-
Type: Bug
-
Resolution: Incomplete
-
Priority: Major - P3
-
None
-
Affects Version/s: 4.4.9
-
Component/s: None
-
ALL
We have a big cluster (>7TB data), hosting a sharded collection. The collection was created as sharded, but the cluster initially only had 1 shard (call it shard A), and 3 mongos.
Today we added shard B. We disabled the balancer, added the shard in the cluster, defined 2 zones that fully covered the key space, then enabled the balancer.
The zones were defined in a way such that only few chunks should have been migrated to shard B (as an initial test).
From the moment the balancer was enabled, CPU on the 3 mongos spiked to 200% (100% on both CPUs), causing major disruption to the incoming traffic. The balancer slowly moved chunks from shard A to shard B, at speed of a few seconds per chunk.
We thought the balancing operation was being the issue. So we disabled the balancer, but nothing changed.
Then we also completely stopped the workers that were performing queries to the cluster but that had no effect: mongos were still at 200% CPU.
We redefined the zones so that all chunks should have been migrated back to shard A and re-enabled the balancer, because we thought the presence of data on multiple shards was the culprit. This made no difference.
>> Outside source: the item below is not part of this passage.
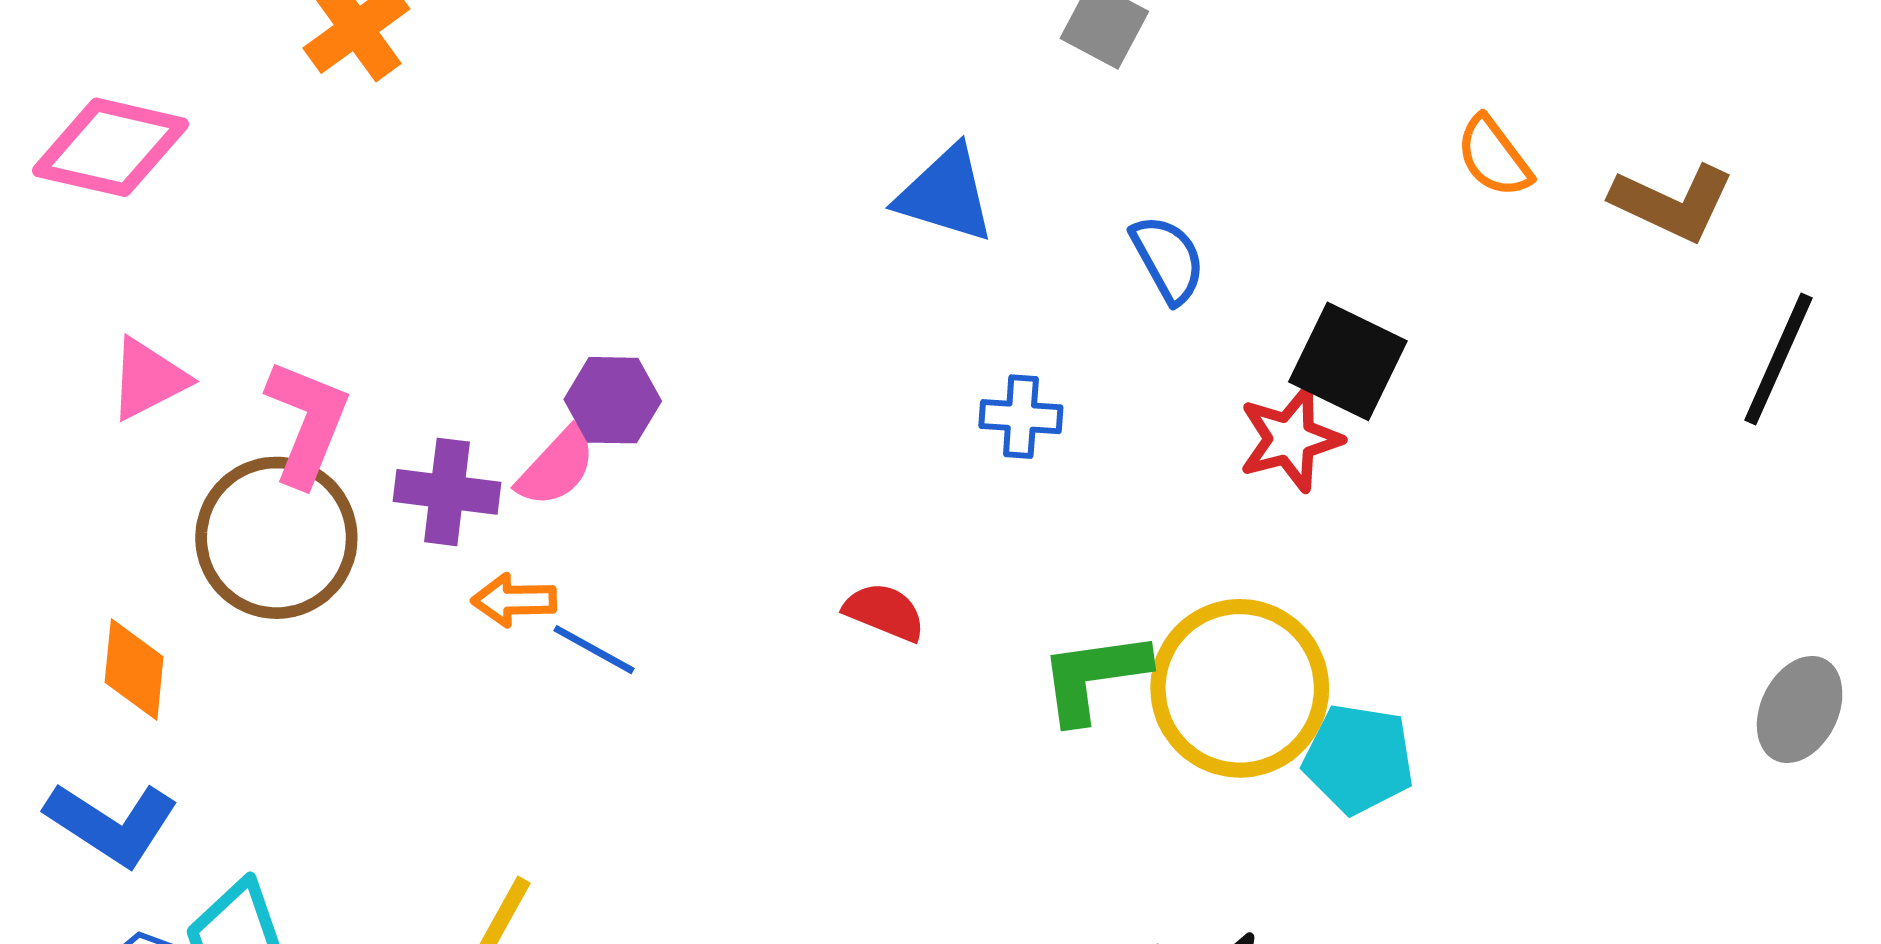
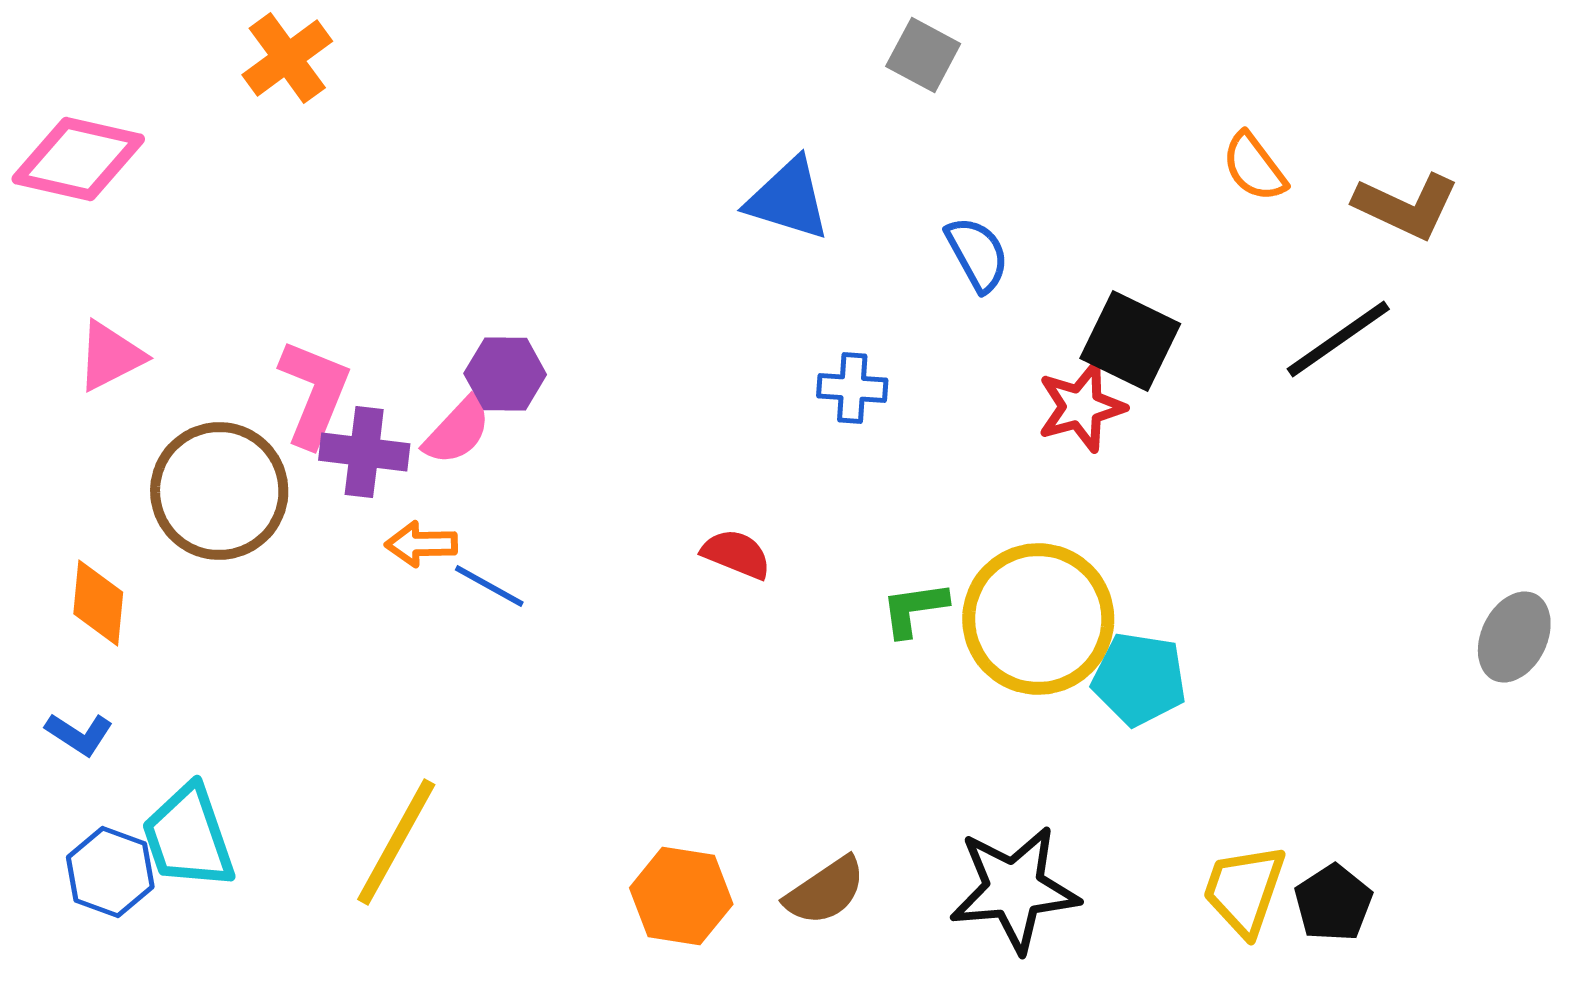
black line: (1778, 359) -> (1338, 339), moved, turned 31
pink L-shape: (307, 423) -> (314, 393), moved
green L-shape: (1094, 677) -> (914, 609), size x0.7
blue L-shape: (112, 824) -> (79, 734), size x0.6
Even when all chunks were migrated back to shard A, CPU on mongos was still at 200%.
At this point we restarted the mongos, and CPU went back to 0. After that we could restart serving traffic normally from the mongos, with only shard A.
This procedure was repeated twice, with the same results. The second time it was performed on an upgraded cluster where machines had 4 CPUS.
I'm attaching some logs taken on a mongos when CPU was at 400% and no traffic was incoming. I took a sample of current ops on the machine, a mongostat report, and a few lines of mongos.log.